*To do:*
Copy out the full listing below as it stands, with its pictures left behind.

*Excerpted records:*
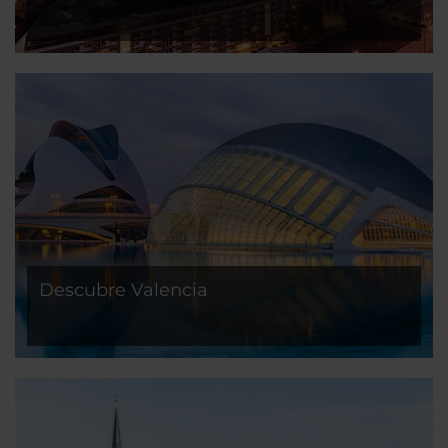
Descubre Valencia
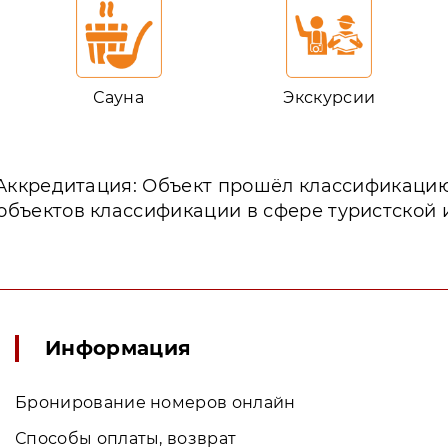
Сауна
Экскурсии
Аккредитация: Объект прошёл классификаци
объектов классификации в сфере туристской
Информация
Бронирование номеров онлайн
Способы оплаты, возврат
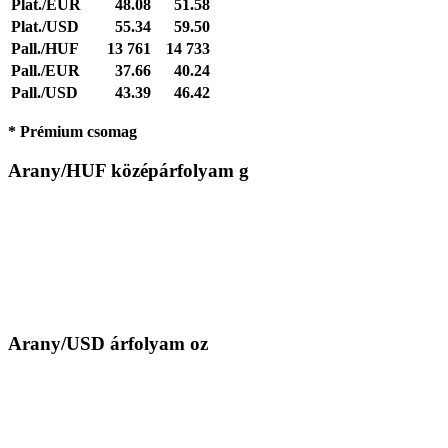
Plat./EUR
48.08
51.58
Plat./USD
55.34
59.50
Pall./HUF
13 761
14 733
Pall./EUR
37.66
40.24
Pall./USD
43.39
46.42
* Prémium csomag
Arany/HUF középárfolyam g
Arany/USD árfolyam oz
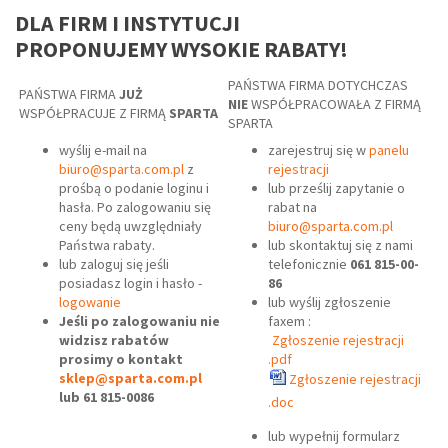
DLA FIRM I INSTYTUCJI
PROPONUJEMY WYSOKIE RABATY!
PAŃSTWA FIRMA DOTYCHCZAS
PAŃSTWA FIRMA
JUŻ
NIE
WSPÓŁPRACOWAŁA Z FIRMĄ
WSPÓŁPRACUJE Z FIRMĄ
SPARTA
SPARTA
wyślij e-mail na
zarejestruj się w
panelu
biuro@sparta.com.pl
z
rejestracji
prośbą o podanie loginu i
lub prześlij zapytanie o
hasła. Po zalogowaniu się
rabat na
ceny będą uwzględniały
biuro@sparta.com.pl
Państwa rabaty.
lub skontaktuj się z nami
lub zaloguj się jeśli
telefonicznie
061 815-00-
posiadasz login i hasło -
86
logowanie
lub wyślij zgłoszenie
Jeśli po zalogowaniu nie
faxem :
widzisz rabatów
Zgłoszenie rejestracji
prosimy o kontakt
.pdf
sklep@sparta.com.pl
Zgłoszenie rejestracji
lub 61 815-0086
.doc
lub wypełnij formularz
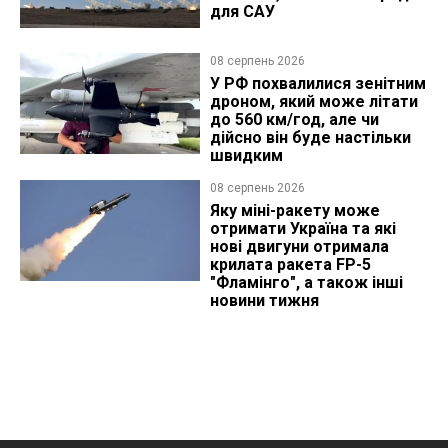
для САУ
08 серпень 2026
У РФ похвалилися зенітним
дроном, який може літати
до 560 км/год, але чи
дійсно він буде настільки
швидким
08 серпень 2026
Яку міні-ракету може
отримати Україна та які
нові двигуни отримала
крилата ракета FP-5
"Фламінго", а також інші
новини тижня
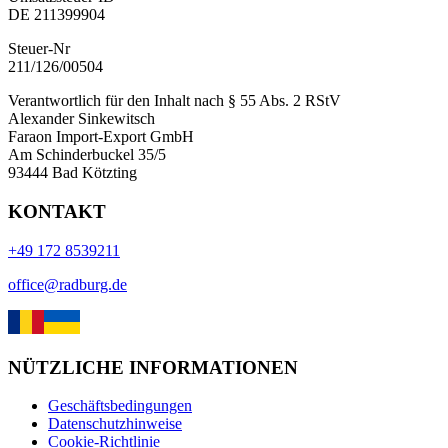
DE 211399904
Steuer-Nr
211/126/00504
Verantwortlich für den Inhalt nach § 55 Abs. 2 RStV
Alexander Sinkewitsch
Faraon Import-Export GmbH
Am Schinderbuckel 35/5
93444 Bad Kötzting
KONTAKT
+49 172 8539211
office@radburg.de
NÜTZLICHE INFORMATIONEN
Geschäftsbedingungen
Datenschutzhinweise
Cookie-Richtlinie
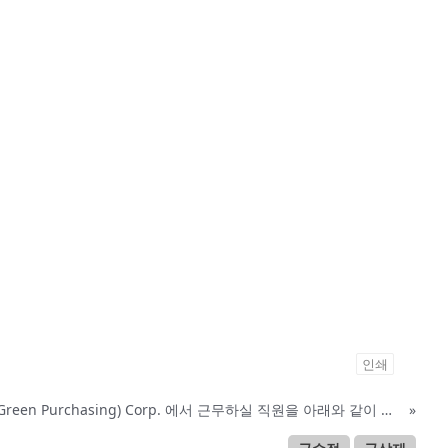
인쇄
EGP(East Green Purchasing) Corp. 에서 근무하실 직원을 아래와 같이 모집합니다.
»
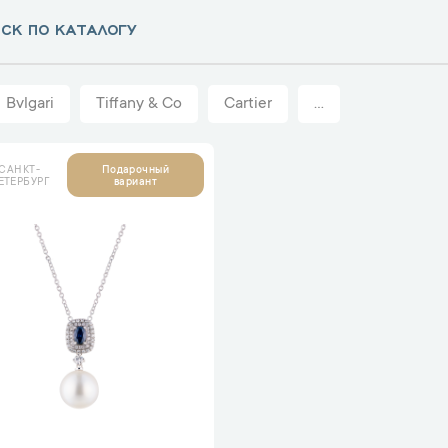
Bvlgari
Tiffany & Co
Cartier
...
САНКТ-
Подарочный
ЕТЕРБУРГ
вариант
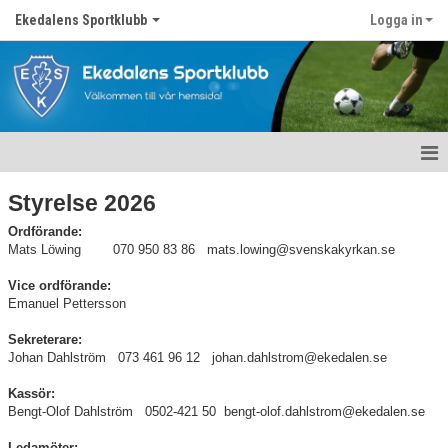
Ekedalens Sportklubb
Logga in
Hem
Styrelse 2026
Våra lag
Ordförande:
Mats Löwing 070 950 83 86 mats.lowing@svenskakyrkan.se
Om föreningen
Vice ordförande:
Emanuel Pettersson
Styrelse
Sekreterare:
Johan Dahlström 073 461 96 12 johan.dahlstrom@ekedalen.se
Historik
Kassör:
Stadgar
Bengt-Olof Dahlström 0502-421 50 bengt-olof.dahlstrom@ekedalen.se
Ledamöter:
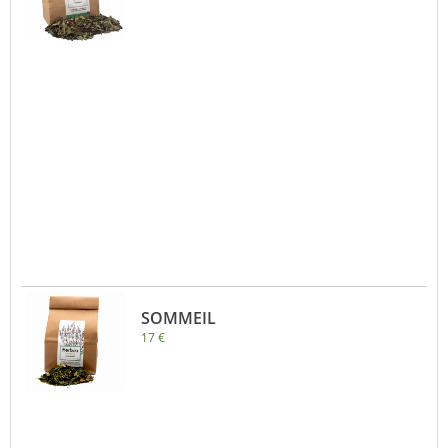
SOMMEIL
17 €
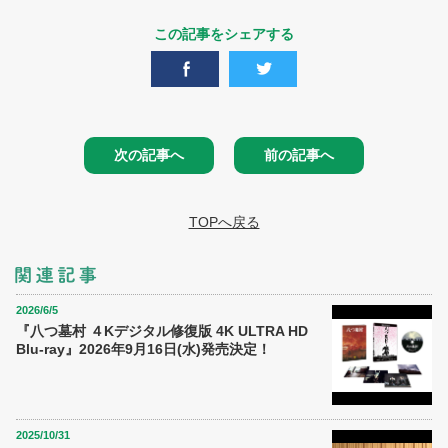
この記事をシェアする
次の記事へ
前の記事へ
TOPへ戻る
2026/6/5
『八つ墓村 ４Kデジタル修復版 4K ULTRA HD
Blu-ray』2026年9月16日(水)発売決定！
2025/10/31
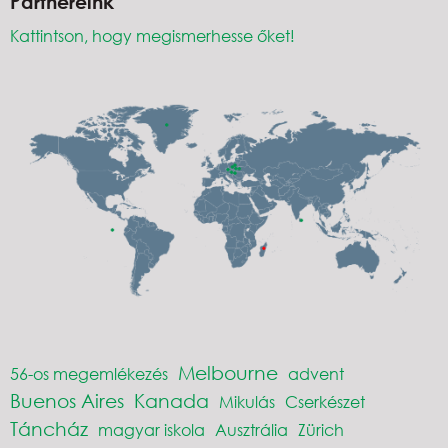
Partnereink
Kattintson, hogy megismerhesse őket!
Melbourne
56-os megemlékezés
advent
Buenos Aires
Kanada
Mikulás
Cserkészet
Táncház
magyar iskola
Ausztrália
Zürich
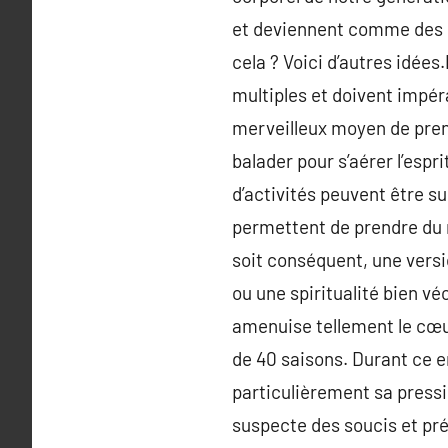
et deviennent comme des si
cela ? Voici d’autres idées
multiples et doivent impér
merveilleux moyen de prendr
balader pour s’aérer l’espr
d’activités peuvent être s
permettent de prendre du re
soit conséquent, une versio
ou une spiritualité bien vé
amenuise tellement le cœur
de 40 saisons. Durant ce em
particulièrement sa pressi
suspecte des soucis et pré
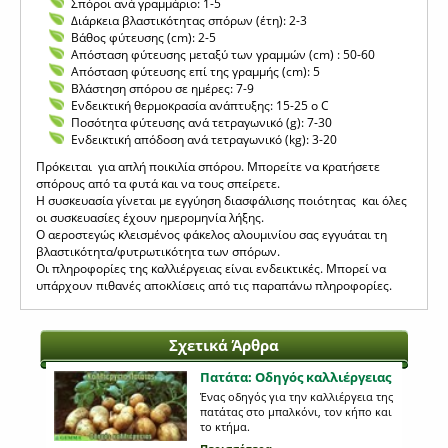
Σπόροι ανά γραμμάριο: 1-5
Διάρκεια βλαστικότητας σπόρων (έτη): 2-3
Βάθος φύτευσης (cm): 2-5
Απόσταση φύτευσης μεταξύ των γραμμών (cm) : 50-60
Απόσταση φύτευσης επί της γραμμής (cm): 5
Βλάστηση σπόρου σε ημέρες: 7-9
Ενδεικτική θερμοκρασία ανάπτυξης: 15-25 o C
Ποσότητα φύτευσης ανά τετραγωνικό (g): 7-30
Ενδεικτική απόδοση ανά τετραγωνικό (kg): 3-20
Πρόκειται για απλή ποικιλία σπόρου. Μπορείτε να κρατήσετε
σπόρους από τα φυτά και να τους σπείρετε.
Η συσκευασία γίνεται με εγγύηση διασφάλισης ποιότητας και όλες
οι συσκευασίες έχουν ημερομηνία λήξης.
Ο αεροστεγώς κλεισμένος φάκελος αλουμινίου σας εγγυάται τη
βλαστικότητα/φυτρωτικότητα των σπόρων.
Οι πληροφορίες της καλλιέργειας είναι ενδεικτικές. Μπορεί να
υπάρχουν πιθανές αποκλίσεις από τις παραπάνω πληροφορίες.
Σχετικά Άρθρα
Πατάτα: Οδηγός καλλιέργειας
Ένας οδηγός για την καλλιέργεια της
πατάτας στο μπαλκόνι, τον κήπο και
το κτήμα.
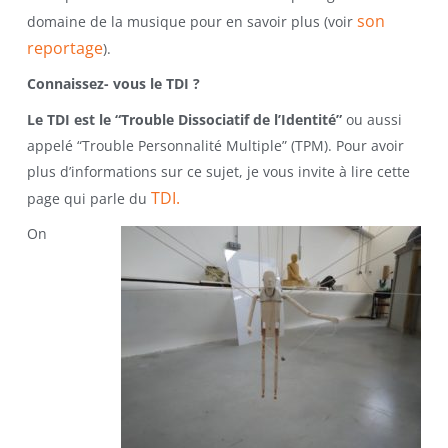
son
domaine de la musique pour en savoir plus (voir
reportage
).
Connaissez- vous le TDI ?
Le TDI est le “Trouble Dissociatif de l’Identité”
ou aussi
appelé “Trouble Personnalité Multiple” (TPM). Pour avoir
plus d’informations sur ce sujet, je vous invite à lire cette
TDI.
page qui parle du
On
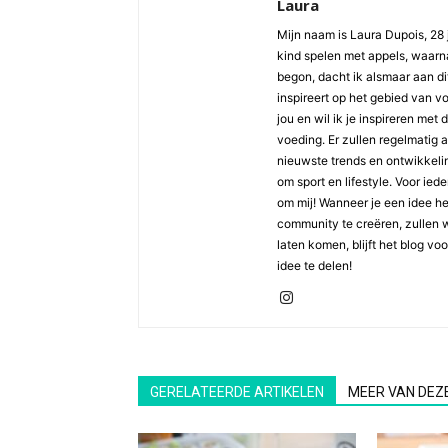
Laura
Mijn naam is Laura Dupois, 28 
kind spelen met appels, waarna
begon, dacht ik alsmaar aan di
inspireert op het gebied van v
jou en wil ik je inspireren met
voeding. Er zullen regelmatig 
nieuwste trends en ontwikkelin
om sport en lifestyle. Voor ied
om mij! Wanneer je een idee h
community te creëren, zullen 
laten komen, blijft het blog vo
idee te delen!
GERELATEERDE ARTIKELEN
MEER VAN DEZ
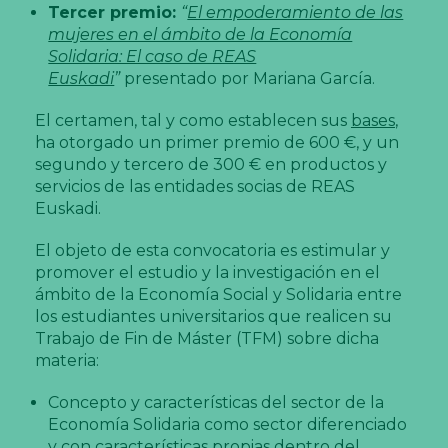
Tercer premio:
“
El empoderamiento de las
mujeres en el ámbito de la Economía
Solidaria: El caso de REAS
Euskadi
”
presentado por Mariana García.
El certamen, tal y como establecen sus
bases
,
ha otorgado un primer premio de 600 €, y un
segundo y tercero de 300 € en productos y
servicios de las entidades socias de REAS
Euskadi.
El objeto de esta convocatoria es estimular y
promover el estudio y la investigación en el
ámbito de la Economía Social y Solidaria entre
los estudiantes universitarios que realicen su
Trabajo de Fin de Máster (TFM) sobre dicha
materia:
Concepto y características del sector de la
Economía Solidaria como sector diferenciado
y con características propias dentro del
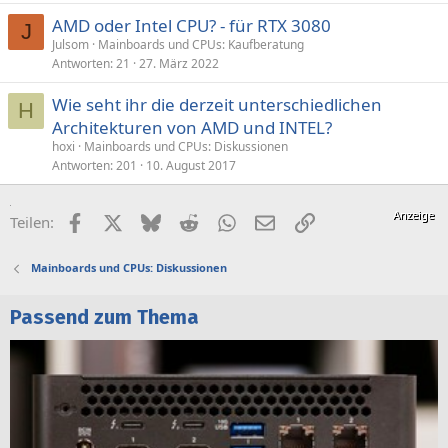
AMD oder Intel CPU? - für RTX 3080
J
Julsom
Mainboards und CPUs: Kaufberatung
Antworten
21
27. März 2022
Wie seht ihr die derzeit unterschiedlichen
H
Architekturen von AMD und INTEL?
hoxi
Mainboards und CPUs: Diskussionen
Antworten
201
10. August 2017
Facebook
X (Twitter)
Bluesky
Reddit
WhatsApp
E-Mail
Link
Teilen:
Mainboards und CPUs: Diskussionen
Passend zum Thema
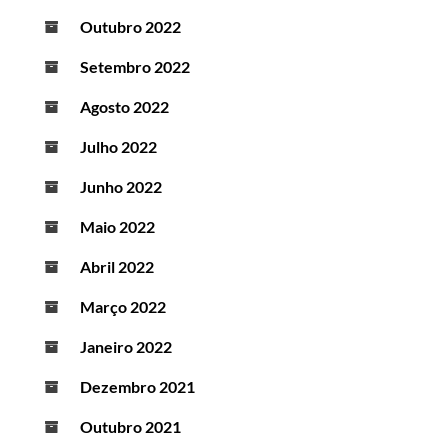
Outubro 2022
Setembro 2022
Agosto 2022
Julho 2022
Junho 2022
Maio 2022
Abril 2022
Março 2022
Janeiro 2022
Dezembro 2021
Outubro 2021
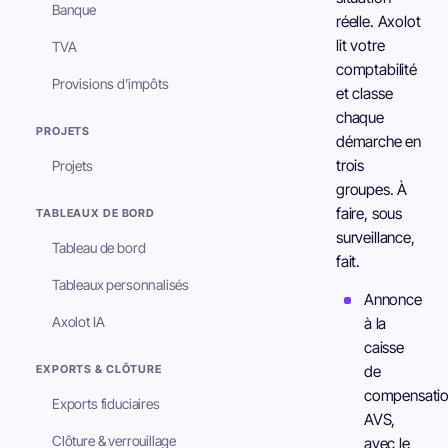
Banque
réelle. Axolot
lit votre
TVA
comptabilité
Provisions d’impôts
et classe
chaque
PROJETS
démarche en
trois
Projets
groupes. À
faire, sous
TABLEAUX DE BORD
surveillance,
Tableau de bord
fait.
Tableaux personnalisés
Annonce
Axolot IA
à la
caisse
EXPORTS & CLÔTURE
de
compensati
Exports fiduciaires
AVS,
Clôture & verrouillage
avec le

*Worked solution:*
Descubre Valencia
Сауна
Экскурсии
Аккредитация: Объект прошёл классификаци
объектов классификации в сфере туристской
Информация
Бронирование номеров онлайн
Способы оплаты, возврат
Plat./EUR
48.08
51.58
Plat./USD
55.34
59.50
Pall./HUF
13 761
14 733
Pall./EUR
37.66
40.24
Pall./USD
43.39
46.42
* Prémium csomag
Arany/HUF középárfolyam g
Arany/USD árfolyam oz
DLA FIRM I INSTYTUCJI
PROPONUJEMY WYSOKIE RABATY!
PAŃSTWA FIRMA DOTYCHCZAS
PAŃSTWA FIRMA
JUŻ
NIE
WSPÓŁPRACOWAŁA Z FIRMĄ
WSPÓŁPRACUJE Z FIRMĄ
SPARTA
SPARTA
wyślij e-mail na
zarejestruj się w
panelu
biuro@sparta.com.pl
z
rejestracji
prośbą o podanie loginu i
lub prześlij zapytanie o
hasła. Po zalogowaniu się
rabat na
ceny będą uwzględniały
biuro@sparta.com.pl
Państwa rabaty.
lub skontaktuj się z nami
lub zaloguj się jeśli
telefonicznie
061 815-00-
posiadasz login i hasło -
86
logowanie
lub wyślij zgłoszenie
Jeśli po zalogowaniu nie
faxem :
widzisz rabatów
Zgłoszenie rejestracji
prosimy o kontakt
.pdf
sklep@sparta.com.pl
Zgłoszenie rejestracji
lub 61 815-0086
.doc
lub wypełnij formularz
для САУ
08 серпень 2026
У РФ похвалилися зенітним
дроном, який може літати
до 560 км/год, але чи
дійсно він буде настільки
швидким
08 серпень 2026
Яку міні-ракету може
отримати Україна та які
нові двигуни отримала
крилата ракета FP-5
"Фламінго", а також інші
новини тижня
DE 211399904
Steuer-Nr
211/126/00504
Verantwortlich für den Inhalt nach § 55 Abs. 2 RStV
Alexander Sinkewitsch
Faraon Import-Export GmbH
Am Schinderbuckel 35/5
93444 Bad Kötzting
KONTAKT
+49 172 8539211
office@radburg.de
NÜTZLICHE INFORMATIONEN
Geschäftsbedingungen
Datenschutzhinweise
Cookie-Richtlinie
인쇄
EGP(East Green Purchasing) Corp. 에서 근무하실 직원을 아래와 같이 모집합니다.
»
Bvlgari
Tiffany & Co
Cartier
...
САНКТ-
Подарочный
ЕТЕРБУРГ
вариант
Ekedalens Sportklubb
Logga in
Hem
Styrelse 2026
Våra lag
Ordförande:
Mats Löwing 070 950 83 86 mats.lowing@svenskakyrkan.se
Om föreningen
Vice ordförande:
Emanuel Pettersson
Styrelse
Sekreterare:
Johan Dahlström 073 461 96 12 johan.dahlstrom@ekedalen.se
Historik
Kassör:
Stadgar
Bengt-Olof Dahlström 0502-421 50 bengt-olof.dahlstrom@ekedalen.se
Ledamöter:
SOMMEIL
17 €
この記事をシェアする
次の記事へ
前の記事へ
TOPへ戻る
2026/6/5
『八つ墓村 ４Kデジタル修復版 4K ULTRA HD
Blu-ray』2026年9月16日(水)発売決定！
2025/10/31
Partnereink
Kattintson, hogy megismerhesse őket!
Melbourne
56-os megemlékezés
advent
Buenos Aires
Kanada
Mikulás
Cserkészet
Táncház
magyar iskola
Ausztrália
Zürich
et deviennent comme des si
cela ? Voici d’autres idées
multiples et doivent impér
merveilleux moyen de prendr
balader pour s’aérer l’espr
d’activités peuvent être s
permettent de prendre du re
soit conséquent, une versio
ou une spiritualité bien vé
amenuise tellement le cœur
de 40 saisons. Durant ce em
particulièrement sa pressi
suspecte des soucis et pré
Σπόροι ανά γραμμάριο: 1-5
Διάρκεια βλαστικότητας σπόρων (έτη): 2-3
Βάθος φύτευσης (cm): 2-5
Απόσταση φύτευσης μεταξύ των γραμμών (cm) : 50-60
Απόσταση φύτευσης επί της γραμμής (cm): 5
Βλάστηση σπόρου σε ημέρες: 7-9
Ενδεικτική θερμοκρασία ανάπτυξης: 15-25 o C
Ποσότητα φύτευσης ανά τετραγωνικό (g): 7-30
Ενδεικτική απόδοση ανά τετραγωνικό (kg): 3-20
Πρόκειται για απλή ποικιλία σπόρου. Μπορείτε να κρατήσετε
σπόρους από τα φυτά και να τους σπείρετε.
Η συσκευασία γίνεται με εγγύηση διασφάλισης ποιότητας και όλες
οι συσκευασίες έχουν ημερομηνία λήξης.
Ο αεροστεγώς κλεισμένος φάκελος αλουμινίου σας εγγυάται τη
βλαστικότητα/φυτρωτικότητα των σπόρων.
Οι πληροφορίες της καλλιέργειας είναι ενδεικτικές. Μπορεί να
υπάρχουν πιθανές αποκλίσεις από τις παραπάνω πληροφορίες.
Σχετικά Άρθρα
Πατάτα: Οδηγός καλλιέργειας
Ένας οδηγός για την καλλιέργεια της
πατάτας στο μπαλκόνι, τον κήπο και
το κτήμα.
son
domaine de la musique pour en savoir plus (voir
reportage
).
Connaissez- vous le TDI ?
Le TDI est le “Trouble Dissociatif de l’Identité”
ou aussi
appelé “Trouble Personnalité Multiple” (TPM). Pour avoir
plus d’informations sur ce sujet, je vous invite à lire cette
TDI.
page qui parle du
On
Laura
Mijn naam is Laura Dupois, 28 
kind spelen met appels, waarna
begon, dacht ik alsmaar aan di
inspireert op het gebied van v
jou en wil ik je inspireren met
voeding. Er zullen regelmatig 
nieuwste trends en ontwikkelin
om sport en lifestyle. Voor ied
om mij! Wanneer je een idee h
community te creëren, zullen 
laten komen, blijft het blog vo
idee te delen!
GERELATEERDE ARTIKELEN
MEER VAN DEZ
Tercer premio:
“
El empoderamiento de las
mujeres en el ámbito de la Economía
Solidaria: El caso de REAS
Euskadi
”
presentado por Mariana García.
El certamen, tal y como establecen sus
bases
,
ha otorgado un primer premio de 600 €, y un
segundo y tercero de 300 € en productos y
servicios de las entidades socias de REAS
Euskadi.
El objeto de esta convocatoria es estimular y
promover el estudio y la investigación en el
ámbito de la Economía Social y Solidaria entre
los estudiantes universitarios que realicen su
Trabajo de Fin de Máster (TFM) sobre dicha
materia:
Concepto y características del sector de la
Economía Solidaria como sector diferenciado
y con características propias dentro del
AMD oder Intel CPU? - für RTX 3080
J
Julsom
Mainboards und CPUs: Kaufberatung
Antworten
21
27. März 2022
Wie seht ihr die derzeit unterschiedlichen
H
Architekturen von AMD und INTEL?
hoxi
Mainboards und CPUs: Diskussionen
Antworten
201
10. August 2017
Facebook
X (Twitter)
Bluesky
Reddit
WhatsApp
E-Mail
Link
Teilen:
Mainboards und CPUs: Diskussionen
Passend zum Thema
Outubro 2022
Setembro 2022
Agosto 2022
Julho 2022
Junho 2022
Maio 2022
Abril 2022
Março 2022
Janeiro 2022
Dezembro 2021
Outubro 2021
Banque
réelle. Axolot
lit votre
TVA
comptabilité
Provisions d’impôts
et classe
chaque
PROJETS
démarche en
trois
Projets
groupes. À
faire, sous
TABLEAUX DE BORD
surveillance,
Tableau de bord
fait.
Tableaux personnalisés
Annonce
Axolot IA
à la
caisse
EXPORTS & CLÔTURE
de
compensati
Exports fiduciaires
AVS,
Clôture & verrouillage
avec le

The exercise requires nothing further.